Les écarts de prix sont spectaculaires. Dans certaines intercommunalités touristiques ou frontalières, les prix moyens dépassent largement ceux observés dans les bassins de vie en déclin démographique, où le logement reste abordable mais souvent inadapté à la demande actuelle.
Valérie Létard, députée de la 21e circonscription du Nord affirme que « La France fait face à une crise du logement d’une ampleur inédite. Les chiffres parlent, et derrière eux ce sont les parcours résidentiels et les trajectoires de vie de nos concitoyens qui sont directement impactés. Cette crise sociale est aussi une crise économique qui déstabilise l’ensemble de la filière. »
Vacance et pénurie : le grand paradoxe français
En 2021, 8,1 % des logements étaient vacants en France. Un chiffre qui augmente encore, avec une progression de 6,5 % depuis 2015. Mais là encore, la moyenne nationale cache des réalités opposées.
Dans les territoires en déclin, la vacance est structurelle avec des logements anciens, dégradés, mal situés, parfois énergivores, qui ne trouvent plus preneur. À l’inverse, dans les zones tendues, la pénurie s’aggrave, alimentant la hausse des loyers et des prix. Vacance et pénurie coexistent ainsi sur un même territoire national, révélant l’inadaptation du parc aux besoins réels.
Vieillissement, climat : le logement face aux chocs à venir
Le vieillissement démographique constitue un autre défi majeur.

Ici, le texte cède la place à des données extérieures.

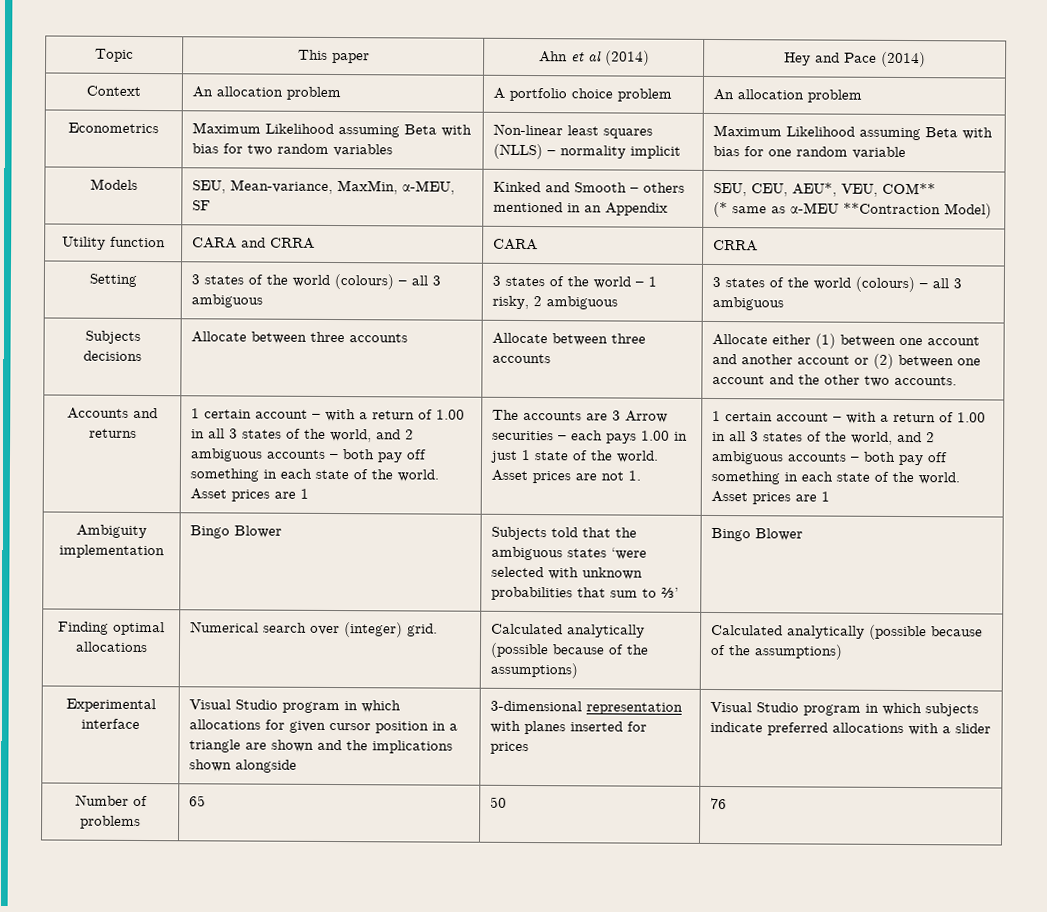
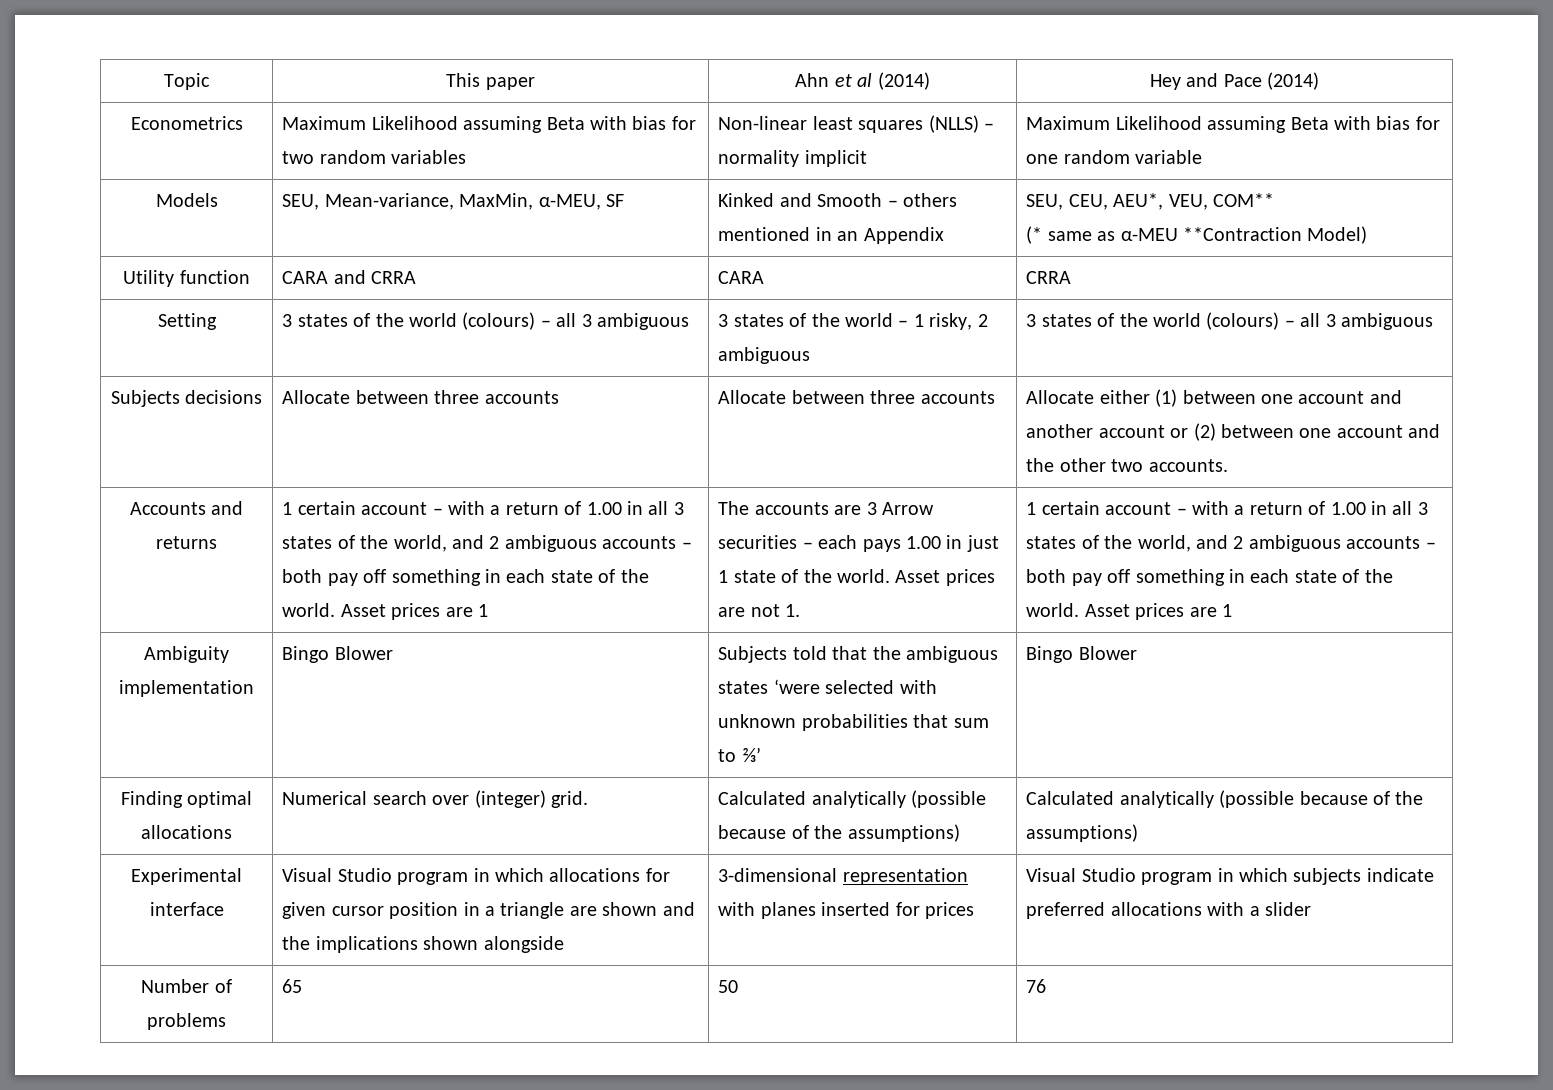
[86,85,141,96] [192,86,342,101] [493,87,673,102] [713,88,863,103] // Context | An allocation problem | A portfolio choice problem | An allocation problem -> (1320, 81) none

Un Français sur cinq a désormais plus de 65 ans, avec une concentration marquée dans certains territoires ruraux mais aussi dans des zones attractives. Adapter le parc existant devient indispensable : accessibilité, confort thermique, lutte contre la précarité énergétique.
Parallèlement, les risques climatiques pèsent de plus en plus sur l’immobilier résidentiel. Inondations, sécheresses, canicules et mouvements de terrain touchent prioritairement les littoraux, les vallées fluviales et certaines grandes agglomérations. À terme, certaines zones pourraient perdre en attractivité, voire en assurabilité.
Penser le logement à l’échelle des territoires
Pour Nicolas Joly, directeur général d’Icade, l’enjeu est clair : « outiller et accompagner les élus locaux pour répondre aux attentes spécifiques de leurs habitants ». L’Atlas du logement défend une conviction forte : il n’existe pas une crise du logement, mais une multitude de crises territoriales, qui appellent des réponses différenciées et locales
À l’heure où la France s’interroge sur son modèle d’aménagement, le logement apparaît plus que jamais comme le miroir de ses fractures… et le levier central de leur dépassement.